The BC seems concerned that this could be exacerbated as more UDRP providers are approved and as new TLD registries start popping up in different countries.

The draft statement notes that currently about 99% of UDRP cases are heard by WIPO and NAF, and that most gTLDs are “based in a limited number of national jurisdictions”.

Microsoft wins Kinect domains, but still doesn’t own kinect.com

Kevin Murphy, August 22, 2010, Domain Policy

Microsoft has successfully recovered two domain names that contain its Kinect games trademark, but kinect.com still belongs to another company.

A National Arbitration Forum UDRP panelist handed Microsoft kinectxbox.com and xbox-kinect.com, which were registered on the eve of Kinect’s launch, calling the registrations “opportunistic bad faith”.

The registrant, located in France, said in his defense that he’d planned to create a fan site for the Kinect, which is an upgrade for the Xbox games console.

But he didn’t get a chance – the domains were registered on June 12, Kinect was announced the following day, and Microsoft had slapped him with a UDRP complaint by June 29.

As I reported back in June, kinect.com is currently registered to an ad agency called CAHG. I’d be surprised if Microsoft hasn’t tried to buy the domain already.

Interestingly, Microsoft, which looks like a client of Melbourne IT’s brand management service, does own kinect.co, but it currently redirects to a Bing search.

World of Warcraft player ganks UDRP complainant

Kevin Murphy, August 17, 2010, Domain Policy

An aviation safety consulting firm has lost its UDRP case against a gamer who used its company name for his World of Warcraft guild.

Wyvern Consulting went after wyvern.com, which was registered by its current owner back in 2005.

The registrant said he’d originally registered the name for a possible business venture, which fell through, and then decided to use it for his WoW guild instead.

The National Arbitration Forum panelist found that while Wyvern proved the name was confusingly similar to its common law trademark, and that the registrant lacked legitimate interests in the domain, it had failed to prove bad faith.

Complainant does not have a registered trademark, and offers no proof of consumer confusion or loss of business.

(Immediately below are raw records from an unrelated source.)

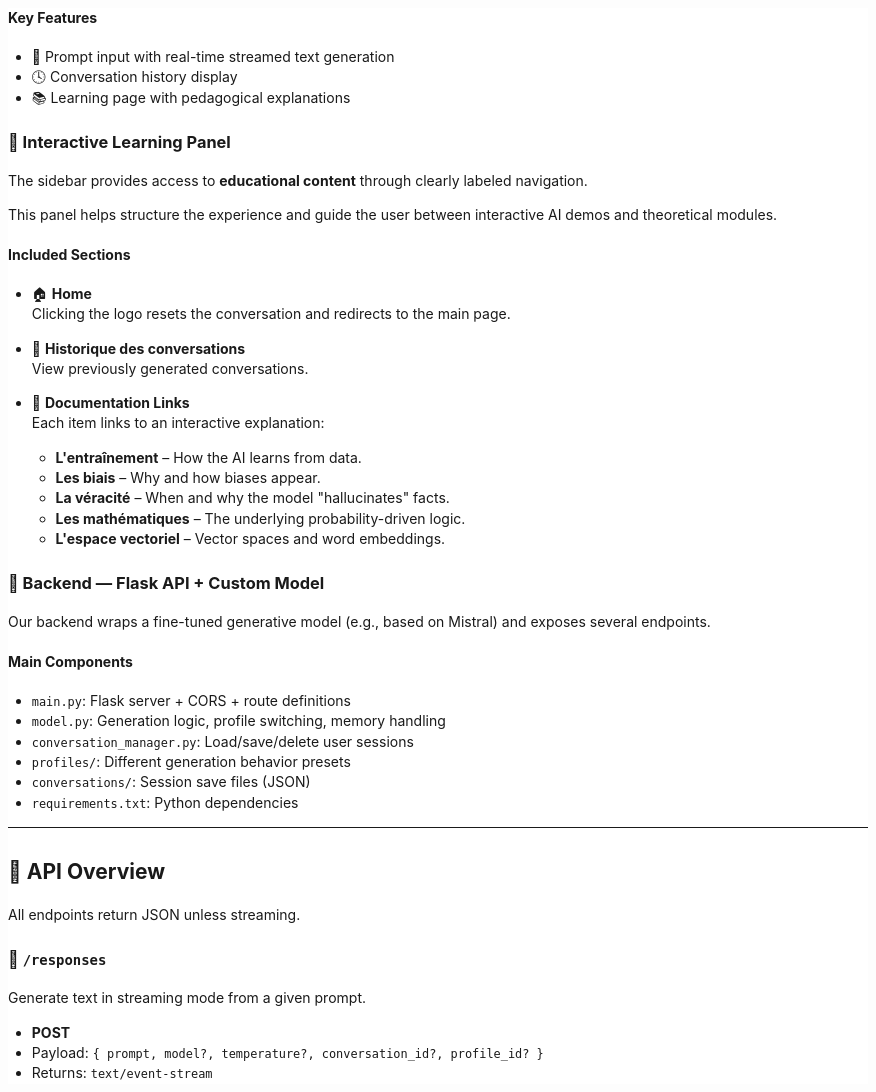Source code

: #### Key Features

- 📜 Prompt input with real-time streamed text generation
- 🕓 Conversation history display
- 📚 Learning page with pedagogical explanations

### 📖 Interactive Learning Panel

The sidebar provides access to **educational content** through clearly labeled navigation.

This panel helps structure the experience and guide the user between interactive AI demos and theoretical modules.

#### Included Sections

- 🏠 **Home**  
  Clicking the logo resets the conversation and redirects to the main page.

- 📜 **Historique des conversations**  
  View previously generated conversations.

- 📘 **Documentation Links**  
  Each item links to an interactive explanation:
    - **L'entraînement** – How the AI learns from data.
    - **Les biais** – Why and how biases appear.
    - **La véracité** – When and why the model "hallucinates" facts.
    - **Les mathématiques** – The underlying probability-driven logic.
    - **L'espace vectoriel** – Vector spaces and word embeddings.

### 🧠 Backend — Flask API + Custom Model

Our backend wraps a fine-tuned generative model (e.g., based on Mistral) and exposes several endpoints.

#### Main Components

- `main.py`: Flask server + CORS + route definitions
- `model.py`: Generation logic, profile switching, memory handling
- `conversation_manager.py`: Load/save/delete user sessions
- `profiles/`: Different generation behavior presets
- `conversations/`: Session save files (JSON)
- `requirements.txt`: Python dependencies

---

## 📡 API Overview

All endpoints return JSON unless streaming.

### 🔄 `/responses`

Generate text in streaming mode from a given prompt.

- **POST**
- Payload: `{ prompt, model?, temperature?, conversation_id?, profile_id? }`
- Returns: `text/event-stream`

Respondent’s proof of its current use is minimal, but the burden is upon Complainant on this issue. Respondent’s use of the disputed domain name as a forum and e-mail service for its World of Warcraft guild does not establish that Respondent registered and used the disputed domain name in bad faith

The domain in question currently appears to be unused, although archive.org shows a WoW guild page back in 2008.